Journal d’un édito qui rêvait de sobriété numérique
Éditorial espazium revue 01/2026
Neuf heures du matin: réunion de rédaction quotidienne en visioconférence. Après avoir fait le tour des articles en cours de production et des publicités vendues, on parle enfin de moi. Qui serai-je, cette fois-ci ? Dans le fil des discussions, je suis conçu comme une idée neuve, tissée sur la toile par les rédacteur·ices qui m’imaginent, me bousculent, me taquinent. Je ne pèse pas encore bien lourd : quelques grammes d’équivalents CO₂, à tout casser.
Dix heures: je n’ai pas encore de nom, mais j’ai déjà une jolie page toute blanche rien que pour bibi, largement rétroéclairée. Il paraît qu’à une époque, les gars comme moi naissaient sous les rafales des machines à écrire, dans une volute de cigarette. Chaque rature devenait une petite cicatrice de guerre, creusée dans le papier blanc.
Dix heures cinq: je suis enregistré une première fois; je suis encore une page blanche.
Dix heures dix: trois phrases font du moonwalk sur l’écran de l’ordinateur. Je n’existe pas encore que déjà un data center abrité dans un sous-sol genevois1 mémorise mon existence. Je prends encore quelques grammes.
Vingt heures: après la lecture de 56 courriels – cinq d’entre eux étant des e-mails automatiques de Linkedin –, le renvoi d’un fichier de 2 Go qui n’avait jamais été téléchargé par son destinataire, 120 recherches Google (dont «taille format A0» et «faut-il un tiret entre savoir et faire?»), trois traductions confiées à DeepL, une demande dispendieuse à une intelligence artificielle pour rédiger un édito convenable, une suppression d’historique et une bataille avec un logiciel sournois qui tentait subrepticement une mise à jour, on revient enfin à moi. Les trois lignes en moonwalk oscillent encore, un double point entêté a pourtant marqué son territoire. J’existe !
Lendemain matin, sept heures : une avalanche de petits caractères noirs vérifiés une première fois par Word, puis par Antidote, ont dormi à points fermés, bien au chaud dans un centre de données ventilé. Par incidence, la production de kilowattheure induite a permis à la douche de Martine, coopératrice genevoise de 51 ans, de gagner 0.003 °C.
Neuf heures. Tel un V1, je suis lancé sur Slack et les hostilités commencent – on me prend, on m’ouvre, on me taille, on me ponctue. Puis on me remet sur le ring, et ça recommence. À chaque étape, on m’enregistre, on me renomme, on me stocke. Je me noie dans des copies de copies. Qui suis-je? Où vais-je? Dans quelle étagère?

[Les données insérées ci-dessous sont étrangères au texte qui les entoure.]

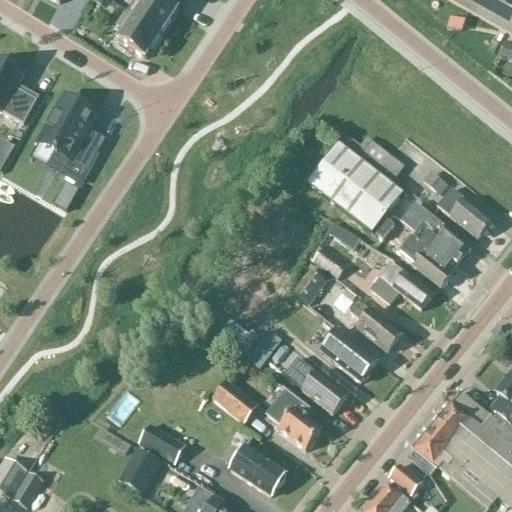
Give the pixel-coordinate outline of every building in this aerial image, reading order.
[(104,0),(92,0),(91,3),(101,10),(107,2),(104,0)] [(137,0),(127,15),(161,38),(178,14),(164,5),(166,0),(137,0)] [(511,0),(451,0),(511,35),(511,0)] [(135,22),(119,45),(145,62),(161,38),(127,15),(127,16),(135,22)] [(23,78),(0,65),(0,115),(23,129),(37,105),(15,93),(23,78)] [(64,100),(39,145),(69,161),(60,177),(78,187),(95,155),(78,145),(94,116),(64,100)] [(419,117),(453,144),(461,134),(427,107),(419,117)] [(0,146),(0,155),(9,160),(14,151),(2,144),(0,146)] [(405,171),(373,146),(363,158),(395,183),(405,171)] [(374,238),(392,217),(404,201),(339,150),(308,187),(374,238)] [(449,190),(432,176),(424,186),(441,200),(449,190)] [(452,194),(437,212),(478,244),(492,226),(452,194)] [(412,234),(396,254),(401,258),(400,259),(413,270),(441,293),(450,282),(448,281),(470,253),(414,209),(401,225),(412,234)] [(348,237),(335,229),(329,238),(342,246),(348,237)] [(348,271),(323,252),(313,265),(339,284),(348,271)] [(246,271),(229,260),(213,284),(231,295),(246,271)] [(392,268),(385,277),(371,295),(380,302),(390,310),(400,297),(421,314),(433,300),(405,278),(392,268)] [(326,287),(314,278),(298,299),(310,309),(326,287)] [(387,358),(402,339),(371,315),(371,316),(358,306),(349,317),(362,327),(357,334),(387,358)] [(338,334),(320,357),(360,388),(363,385),(366,385),(369,381),(369,378),(378,366),(338,334)] [(267,336),(247,363),(260,373),(280,346),(267,336)] [(332,419),(347,401),(298,363),(284,381),(332,419)] [(511,379),(496,398),(504,404),(494,416),(511,430),(511,379)] [(259,411),(227,386),(214,403),(246,428),(259,411)] [(310,414),(285,394),(267,418),(281,430),(278,434),(305,455),(309,451),(310,452),(316,445),(315,444),(322,435),(304,421),(310,414)] [(511,511),(511,438),(491,421),(461,395),(451,407),(452,407),(413,453),(418,457),(435,471),(437,472),(485,511),(489,511),(498,502),(510,511),(511,511)] [(147,431),(139,447),(174,467),(182,451),(147,431)] [(161,467),(136,452),(118,483),(143,498),(161,467)] [(284,479),(286,477),(246,452),(231,475),(271,501),(278,488),(282,487),(285,483),(284,479)] [(394,486),(392,488),(412,504),(414,502),(411,500),(435,471),(418,457),(404,473),(400,470),(389,482),(394,486)] [(26,475),(6,463),(0,472),(0,497),(9,503),(26,475)] [(24,511),(27,511),(43,486),(29,477),(13,505),(24,511)] [(405,511),(410,507),(412,504),(392,488),(390,486),(369,511),(405,511)] [(214,500),(206,511),(223,511),(227,507),(214,500)]
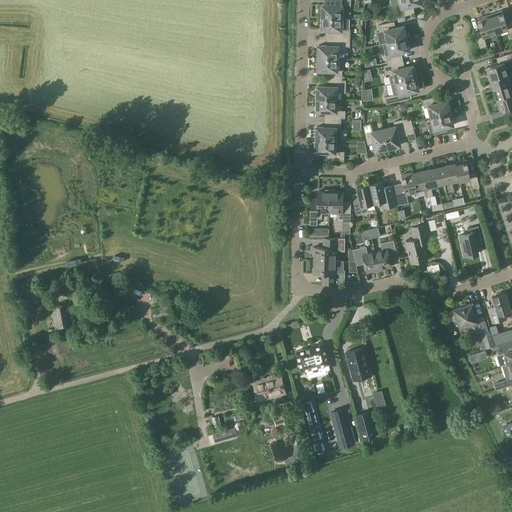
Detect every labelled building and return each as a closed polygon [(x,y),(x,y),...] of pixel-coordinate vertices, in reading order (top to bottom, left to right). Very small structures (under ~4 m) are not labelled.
[(324,0),(325,5),(322,5),(322,17),(342,18),(351,18),(350,0),(324,0)] [(400,0),(402,7),(394,9),(396,18),(412,14),(410,6),(421,3),(420,0),(400,0)] [(490,15),(495,32),(508,28),(511,38),(511,37),(511,24),(507,26),(502,11),(490,15)] [(483,36),(495,32),(490,15),(477,19),(482,34),(476,36),(480,48),(486,46),(483,36)] [(322,17),(322,29),(333,30),(333,36),(350,37),(350,30),(341,29),(342,18),(322,17)] [(385,31),(387,42),(406,38),(404,26),(393,29),(391,22),(378,25),(380,32),(385,31)] [(387,42),(383,44),(384,50),(385,55),(387,62),(400,59),(398,53),(409,50),(406,38),(387,42)] [(318,45),(318,58),(337,58),(347,59),(347,52),(347,47),(350,47),(350,40),(333,39),(333,46),(318,45)] [(489,79),(508,73),(507,73),(504,62),(511,59),(511,55),(511,53),(500,57),(502,63),(486,68),(489,79)] [(342,77),(342,70),(343,70),(343,60),(347,60),(347,59),(337,58),(318,58),(318,70),(329,70),(329,77),(342,77)] [(364,61),(366,67),(377,64),(375,58),(364,61)] [(389,72),(390,77),(391,83),(397,82),(415,78),(413,66),(402,68),(400,62),(384,66),(385,73),(389,72)] [(494,89),(511,83),(511,79),(510,80),(508,73),(489,79),(490,80),(491,80),(494,89)] [(418,90),(415,78),(397,82),(391,83),(394,95),(385,97),(387,104),(409,99),(407,92),(418,90)] [(346,80),(329,80),(329,86),(317,86),(317,99),(336,99),(337,92),(346,92),(346,80)] [(496,100),(511,94),(511,83),(494,89),(497,99),(496,99),(496,100)] [(511,94),(496,100),(500,111),(511,107),(511,94)] [(431,117),(450,113),(447,101),(437,103),(435,97),(422,100),(424,107),(429,106),(431,117)] [(336,106),(336,99),(317,99),(317,111),(328,111),(328,118),(345,118),(345,111),(341,111),(341,106),(336,106)] [(433,124),(428,125),(430,135),(443,132),(442,128),(453,125),(450,113),(431,117),(433,124)] [(404,119),(407,132),(414,131),(411,118),(404,119)] [(397,134),(407,132),(404,119),(394,122),(395,126),(384,129),(388,148),(400,145),(397,134)] [(316,127),(316,139),(335,140),(340,140),(341,121),(328,121),(328,127),(316,127)] [(388,148),(384,129),(372,132),(370,124),(363,126),(367,141),(373,140),(376,151),(388,148)] [(344,152),(339,152),(340,140),(335,140),(316,139),(316,152),(327,152),(327,161),(344,161),(344,152)] [(455,163),(459,182),(460,182),(460,181),(470,178),(473,188),(479,186),(476,175),(470,176),(467,160),(455,163)] [(452,183),(459,182),(455,163),(454,163),(455,164),(445,166),(450,192),(454,191),(452,183)] [(447,193),(450,192),(445,166),(434,168),(438,187),(445,185),(447,193)] [(431,188),(438,187),(434,168),(424,171),(429,197),(433,196),(431,188)] [(426,198),(429,197),(424,171),(414,173),(413,172),(417,191),(424,190),(426,198)] [(417,191),(413,172),(401,175),(405,191),(399,192),(402,204),(408,203),(405,193),(416,190),(417,191)] [(382,181),(369,184),(374,203),(381,201),(383,208),(387,207),(396,205),(393,192),(391,185),(383,187),(382,181)] [(360,200),(353,202),(356,214),(368,212),(367,205),(374,203),(369,184),(357,187),(360,200)] [(329,212),(330,190),(325,190),(323,191),(318,191),(318,198),(311,198),(310,211),(310,225),(317,225),(317,218),(322,218),(322,212),(329,212)] [(342,222),(350,222),(351,210),(342,210),(343,192),(337,192),(335,190),(330,190),(329,212),(337,212),(337,219),(342,219),(342,222)] [(413,239),(406,241),(411,262),(428,259),(424,243),(425,243),(424,238),(429,237),(426,222),(421,224),(420,218),(410,220),(411,226),(410,226),(413,239)] [(468,233),(460,235),(464,256),(478,253),(475,239),(481,237),(478,226),(467,228),(468,233)] [(314,260),(335,261),(335,255),(336,255),(336,251),(345,251),(345,238),(328,238),(328,246),(325,246),(323,247),(313,247),(313,252),(314,253),(314,260)] [(375,252),(379,270),(385,269),(384,268),(392,266),(389,253),(396,251),(394,240),(380,243),(382,250),(375,252)] [(379,270),(375,252),(368,253),(366,246),(353,249),(355,261),(363,259),(366,272),(374,270),(374,272),(379,270)] [(344,271),(343,271),(344,261),(335,261),(314,260),(314,267),(313,268),(313,273),(323,273),(324,275),(324,283),(335,284),(335,283),(344,283),(344,271)] [(105,285),(116,282),(114,273),(103,276),(105,285)] [(36,291),(24,294),(25,302),(37,299),(36,291)] [(495,296),(492,297),(496,310),(489,312),(493,323),(506,319),(504,313),(511,311),(505,293),(503,293),(501,292),(495,294),(495,296)] [(72,325),(68,303),(51,306),(55,328),(72,325)] [(484,317),(478,319),(473,303),(454,309),(454,310),(452,311),(450,314),(452,319),(455,321),(457,320),(460,328),(473,324),(477,334),(488,330),(484,317)] [(170,304),(151,309),(153,319),(173,315),(172,315),(170,304)] [(373,304),(347,304),(346,335),(363,335),(363,305),(373,305),(373,304)] [(495,345),(511,340),(507,330),(492,335),(495,345)] [(501,366),(508,364),(511,362),(511,340),(496,346),(499,354),(498,355),(501,366)] [(297,351),(296,352),(296,353),(296,352),(297,357),(296,357),(298,366),(300,366),(301,370),(301,371),(302,371),(324,365),(325,371),(330,370),(328,363),(323,345),(324,345),(323,344),(322,344),(322,345),(297,351)] [(346,352),(354,380),(371,375),(366,359),(364,360),(361,348),(346,352)] [(471,363),(484,358),(482,351),(469,356),(471,363)] [(268,378),(258,380),(263,399),(285,393),(280,375),(273,376),(272,375),(268,376),(268,378)] [(360,399),(378,394),(377,390),(359,394),(360,399)] [(361,408),(379,405),(378,396),(360,399),(361,408)] [(276,426),(297,420),(291,400),(278,404),(280,412),(272,415),(276,426)] [(309,401),(304,402),(318,453),(323,451),(309,401)] [(354,443),(345,408),(331,412),(340,447),(354,443)] [(357,415),(364,440),(375,437),(368,411),(357,415)] [(215,442),(233,437),(231,429),(213,434),(215,442)] [(310,507),(328,502),(325,493),(308,498),(310,507)]
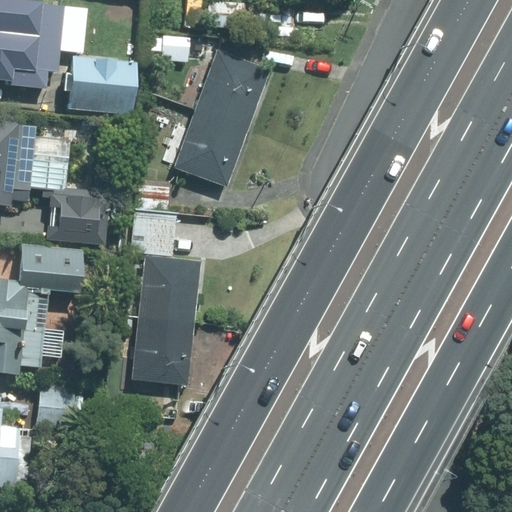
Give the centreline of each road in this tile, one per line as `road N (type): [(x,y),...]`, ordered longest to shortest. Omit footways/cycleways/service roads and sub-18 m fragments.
road 1 (motorway): [(185,511),(469,0)]
road 2 (motorway): [(282,511),(511,97)]
road 3 (residential): [(377,70),(492,236),(505,278),(453,477)]
road 4 (residential): [(453,477),(440,437),(448,400),(439,355),(335,190),(336,158),(377,70)]
road 5 (motorway): [(511,272),(379,511)]
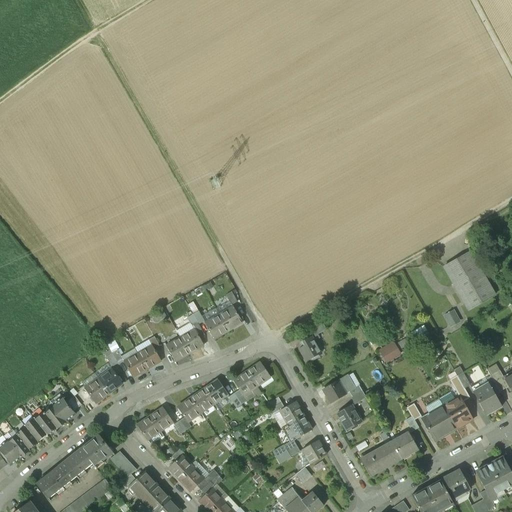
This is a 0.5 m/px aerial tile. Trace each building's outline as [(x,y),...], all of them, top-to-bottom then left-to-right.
[(495,294),(470,251),(444,266),(469,309),(495,294)] [(232,292),(226,295),(231,305),(237,302),(232,292)] [(233,307),(219,315),(228,331),(242,322),(233,307)] [(455,309),(444,314),(450,327),(462,321),(455,309)] [(204,321),(198,311),(193,315),(198,324),(204,321)] [(198,324),(193,315),(187,318),(194,330),(195,329),(200,337),(205,335),(198,324)] [(219,315),(205,323),(214,339),(228,331),(219,315)] [(322,323),(312,329),(316,335),(326,329),(322,323)] [(194,330),(181,338),(190,353),(204,345),(200,337),(195,329),(194,330)] [(311,337),(303,342),(305,346),(299,349),(306,361),(320,354),(311,337)] [(181,338),(167,346),(176,361),(190,353),(181,338)] [(386,363),(403,354),(395,341),(379,349),(386,363)] [(152,345),(138,354),(147,369),(161,360),(152,345)] [(123,359),(117,350),(112,353),(117,363),(123,359)] [(112,353),(106,357),(112,366),(117,363),(112,353)] [(138,354),(124,362),(133,377),(147,369),(138,354)] [(261,362),(247,372),(257,386),(271,377),(261,362)] [(111,369),(98,379),(109,393),(122,383),(111,369)] [(500,371),(490,376),(499,392),(508,387),(504,380),(505,379),(500,371)] [(247,372),(234,380),(244,395),(257,386),(247,372)] [(470,384),(463,373),(457,376),(459,380),(463,387),(470,384)] [(347,376),(322,390),(330,403),(349,393),(348,392),(352,389),(350,384),(351,383),(347,376)] [(499,392),(490,376),(486,379),(488,383),(495,395),(499,392)] [(77,377),(72,381),(79,390),(84,386),(77,377)] [(98,379),(85,389),(96,403),(109,393),(98,379)] [(218,379),(204,389),(214,403),(228,394),(218,379)] [(459,380),(452,385),(459,397),(460,397),(462,400),(469,397),(463,387),(459,380)] [(488,383),(481,387),(479,383),(471,387),(487,415),(502,406),(495,395),(488,383)] [(352,389),(348,392),(349,393),(352,398),(362,392),(359,386),(352,389)] [(204,389),(191,398),(201,412),(214,403),(204,389)] [(362,392),(352,398),(355,403),(365,397),(362,392)] [(82,405),(74,396),(67,402),(74,411),(82,405)] [(63,397),(53,405),(54,406),(45,413),(44,412),(35,419),(34,418),(24,425),(25,427),(16,434),(17,436),(8,442),(7,441),(0,446),(0,452),(9,464),(19,457),(20,458),(30,450),(29,449),(38,442),(37,440),(46,433),(47,435),(56,427),(57,429),(67,421),(66,420),(75,413),(74,411),(67,402),(63,397)] [(462,400),(460,397),(459,397),(455,400),(454,403),(444,408),(444,409),(456,428),(472,419),(462,400)] [(191,398),(177,407),(185,418),(187,422),(188,421),(201,412),(191,398)] [(295,402),(279,411),(288,425),(303,416),(295,402)] [(420,414),(414,404),(406,408),(411,416),(412,419),(420,414)] [(351,405),(336,414),(346,431),(361,423),(351,405)] [(173,422),(163,407),(151,416),(160,431),(173,422)] [(444,409),(435,414),(433,412),(421,418),(435,442),(443,437),(442,436),(456,428),(444,409)] [(151,416),(137,425),(147,440),(160,431),(151,416)] [(288,425),(282,428),(289,442),(293,440),(294,441),(312,430),(303,416),(288,425)] [(411,416),(405,420),(411,432),(417,428),(412,419),(411,416)] [(187,422),(185,418),(180,421),(186,430),(191,426),(188,421),(187,422)] [(180,421),(174,425),(180,434),(186,430),(180,421)] [(408,433),(391,443),(401,459),(418,450),(408,433)] [(99,434),(81,449),(94,466),(95,466),(113,452),(99,434)] [(289,442),(283,445),(287,451),(297,446),(294,441),(293,440),(289,442)] [(318,440),(302,449),(311,464),(326,455),(318,440)] [(391,443),(360,460),(369,477),(401,459),(391,443)] [(94,466),(81,449),(58,466),(72,483),(94,466)] [(137,470),(122,449),(112,456),(127,477),(137,470)] [(180,449),(172,456),(176,461),(182,456),(185,453),(181,449),(180,449)] [(176,461),(168,468),(179,480),(193,468),(182,456),(176,461)] [(503,458),(491,464),(491,465),(488,467),(487,466),(476,472),(486,491),(490,499),(491,499),(511,487),(511,472),(509,466),(508,467),(503,458)] [(72,483),(58,466),(35,484),(49,501),(72,483)] [(310,474),(305,467),(297,473),(303,480),(310,474)] [(193,468),(179,480),(190,492),(197,486),(204,480),(204,479),(193,468)] [(213,470),(204,479),(204,480),(197,486),(201,491),(218,475),(213,470)] [(459,470),(440,480),(451,500),(470,490),(459,470)] [(153,511),(168,498),(144,472),(128,486),(151,511),(153,511)] [(218,475),(201,491),(205,495),(212,489),(222,480),(218,475)] [(80,511),(112,488),(105,479),(61,511),(80,511)] [(440,480),(411,496),(419,511),(440,511),(454,505),(451,500),(440,480)] [(205,495),(198,501),(208,511),(210,511),(223,501),(212,489),(205,495)] [(284,497),(278,489),(272,493),(278,501),(284,497)] [(302,501),(293,489),(284,497),(278,501),(286,511),(315,511),(323,506),(312,493),(302,501)] [(490,499),(486,491),(480,494),(483,501),(488,510),(495,507),(491,499),(490,499)] [(181,511),(168,498),(153,511),(181,511)] [(36,511),(28,501),(13,511),(36,511)] [(232,511),(223,501),(210,511),(232,511)] [(403,501),(389,511),(406,511),(409,510),(403,501)] [(483,501),(472,507),(474,511),(487,511),(489,511),(488,510),(483,501)]
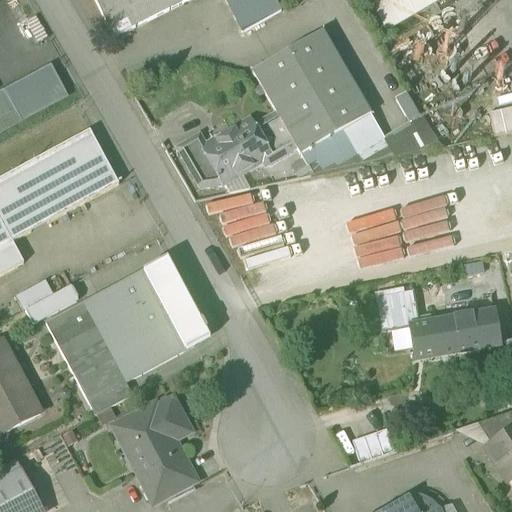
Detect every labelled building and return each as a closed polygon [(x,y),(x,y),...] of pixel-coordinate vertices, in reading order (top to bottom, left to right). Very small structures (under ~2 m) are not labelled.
[(92,0),(113,41),(195,0),(92,0)] [(224,0),(242,36),(280,14),(273,0),(224,0)] [(295,0),(300,9),(315,0),(295,0)] [(366,0),(372,8),(385,0),(366,0)] [(385,0),(372,8),(385,32),(441,0),(385,0)] [(300,159),(310,153),(369,119),(370,119),(322,35),(252,75),(275,116),(276,117),(296,151),(296,153),(300,159)] [(3,94),(20,122),(66,97),(50,68),(3,94)] [(3,94),(0,95),(0,132),(20,122),(3,94)] [(318,166),(310,153),(300,159),(303,162),(310,175),(312,179),(441,151),(422,119),(419,121),(405,97),(395,103),(408,127),(383,142),(383,143),(352,160),(346,149),(318,166)] [(511,110),(500,113),(505,137),(511,135),(511,110)] [(505,137),(500,113),(487,116),(493,140),(505,137)] [(224,190),(242,179),(261,168),(264,172),(296,153),(296,151),(265,169),(261,164),(222,186),(201,191),(179,152),(198,140),(205,151),(219,143),(221,145),(232,139),(230,136),(244,128),(247,134),(276,117),(275,116),(254,128),(249,120),(205,146),(199,137),(174,151),(199,195),(224,190)] [(179,152),(201,191),(222,186),(261,164),(265,169),(296,151),(276,117),(247,134),(244,128),(230,136),(232,139),(221,145),(219,143),(205,151),(198,140),(179,152)] [(383,142),(369,119),(310,153),(318,166),(346,149),(352,160),(383,143),(383,142)] [(89,134),(0,182),(0,225),(11,246),(11,245),(118,188),(89,134)] [(310,175),(303,162),(289,170),(297,183),(310,175)] [(242,179),(224,190),(228,198),(250,193),(242,179)] [(0,278),(23,267),(11,245),(11,246),(0,225),(0,278)] [(404,262),(402,253),(359,264),(361,273),(404,262)] [(166,262),(143,274),(185,353),(194,348),(192,344),(206,336),(205,335),(206,331),(202,324),(199,323),(193,311),(179,319),(163,290),(177,282),(166,262)] [(124,386),(185,353),(143,274),(45,327),(88,406),(124,386)] [(193,311),(177,282),(163,290),(179,319),(193,311)] [(25,314),(53,299),(45,283),(16,299),(25,314)] [(25,314),(32,328),(78,303),(70,290),(53,299),(25,314)] [(376,297),(382,333),(392,331),(408,329),(410,328),(410,326),(418,325),(412,291),(376,297)] [(410,328),(408,329),(411,346),(414,360),(498,346),(493,312),(418,325),(410,326),(410,328)] [(395,349),(411,346),(408,329),(392,331),(395,349)] [(209,342),(206,336),(192,344),(194,348),(185,353),(186,354),(209,342)] [(0,433),(2,437),(39,418),(26,392),(23,394),(18,384),(21,382),(1,345),(0,345),(0,433)] [(23,394),(26,392),(21,382),(18,384),(23,394)] [(88,406),(94,419),(131,399),(124,386),(88,406)] [(511,396),(492,396),(491,409),(511,410),(511,396)] [(137,479),(152,508),(196,485),(185,464),(182,465),(168,440),(187,430),(172,401),(156,410),(155,407),(111,430),(112,432),(117,430),(136,466),(139,464),(144,475),(141,477),(137,479)] [(477,427),(489,447),(511,432),(511,415),(477,427)] [(489,447),(477,427),(454,435),(484,450),(489,447)] [(112,432),(137,479),(141,477),(144,475),(139,464),(136,466),(117,430),(112,432)] [(484,450),(507,486),(511,482),(511,432),(489,447),(484,450)] [(352,444),(359,467),(393,455),(385,433),(352,444)] [(0,511),(41,511),(21,474),(15,463),(0,470),(0,511)] [(413,511),(408,501),(388,511),(413,511)]
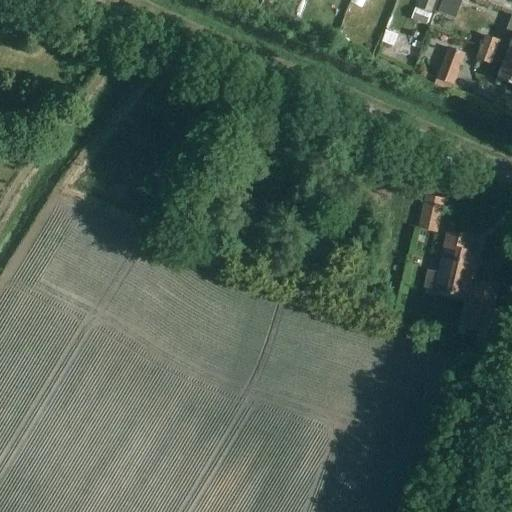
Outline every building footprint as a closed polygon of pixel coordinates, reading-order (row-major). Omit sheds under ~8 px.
[(421,0),(418,9),(430,14),(435,0),(421,0)] [(444,0),(439,15),(457,22),(464,0),(444,0)] [(481,47),(480,49),(511,61),(511,16),(506,32),(511,33),(511,44),(511,47),(485,37),(481,47)] [(386,32),(382,43),(393,47),(397,36),(386,32)] [(448,48),(436,79),(453,85),(465,54),(448,48)] [(511,86),(511,61),(480,49),(477,59),(503,69),(498,81),(511,86)] [(436,79),(434,85),(450,92),(453,85),(436,79)] [(271,220),(294,168),(267,156),(244,208),(271,220)] [(115,196),(109,204),(126,215),(131,207),(115,196)] [(444,200),(425,196),(423,206),(418,227),(418,229),(437,233),(444,200)] [(141,219),(151,225),(162,207),(151,201),(141,219)] [(434,293),(465,300),(465,297),(474,299),(467,329),(487,333),(497,287),(477,283),(477,284),(469,282),(471,272),(474,272),(478,255),(468,252),(471,238),(448,233),(439,273),(428,271),(424,289),(435,291),(434,293)]
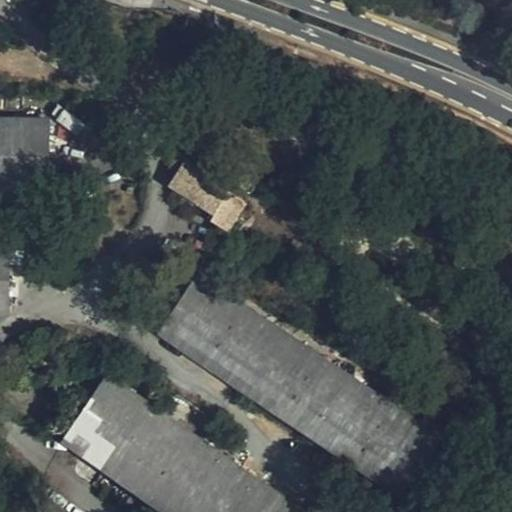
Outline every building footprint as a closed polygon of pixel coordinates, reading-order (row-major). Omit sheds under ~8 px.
[(95,34),(87,44),(94,49),(101,39),(95,34)] [(0,119),(0,185),(48,187),(49,120),(0,119)] [(182,165),(170,183),(224,217),(220,223),(228,229),(247,201),(230,191),(233,185),(178,151),(173,159),(182,165)] [(0,244),(0,311),(9,312),(10,245),(0,244)] [(161,331),(403,493),(440,437),(198,275),(161,331)] [(308,511),(108,376),(66,437),(175,511),(308,511)] [(73,381),(63,378),(58,393),(67,397),(73,381)]
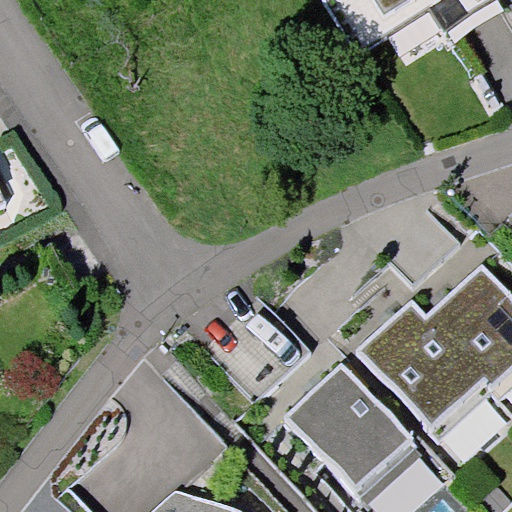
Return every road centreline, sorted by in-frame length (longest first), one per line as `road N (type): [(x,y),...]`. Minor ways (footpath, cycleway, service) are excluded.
road 1 (residential): [(511,154),(357,205),(178,294)]
road 2 (residential): [(0,42),(178,294)]
road 3 (residential): [(178,294),(132,336),(0,505)]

Onze heures. On m’a coupé la tête et les pieds, je suis rebaptisé V2 et propulsé chez le dessinateur pour l’inspirer. Chez lui aussi, pas de quartier: il griffonne trois variantes sur une tablette et les envoie à la rédactrice, là où ses prédécesseurs esquissaient une idée sur la nappe en papier d’un bistro lausannois, entre une tache de vin et un mégot.
Quinze heures. Ne me demandez pas combien je pèse, ce serait malvenu. Je ne vous dirai pas non plus combien de copies il existe de moi, et sur combien d’appareils différents. Vous me trouverez svelte et élancé dans ma colonne de texte, aux côtés d’un croquis au trait net. Si vous saviez.
Il commence bien ce dry january numérique.
Note
1. Les fichiers de travail de la rédaction sont enregistrés sur kDrive et stockés dans des data centers en Suisse, comme celui de la Bistoquette à Plan-les-Ouates. Celui-ci revalorise l’électricité qu’il consomme sous forme de chaleur, via le réseau de chauffage à distance (CAD) des SIG. Voir article du dossier.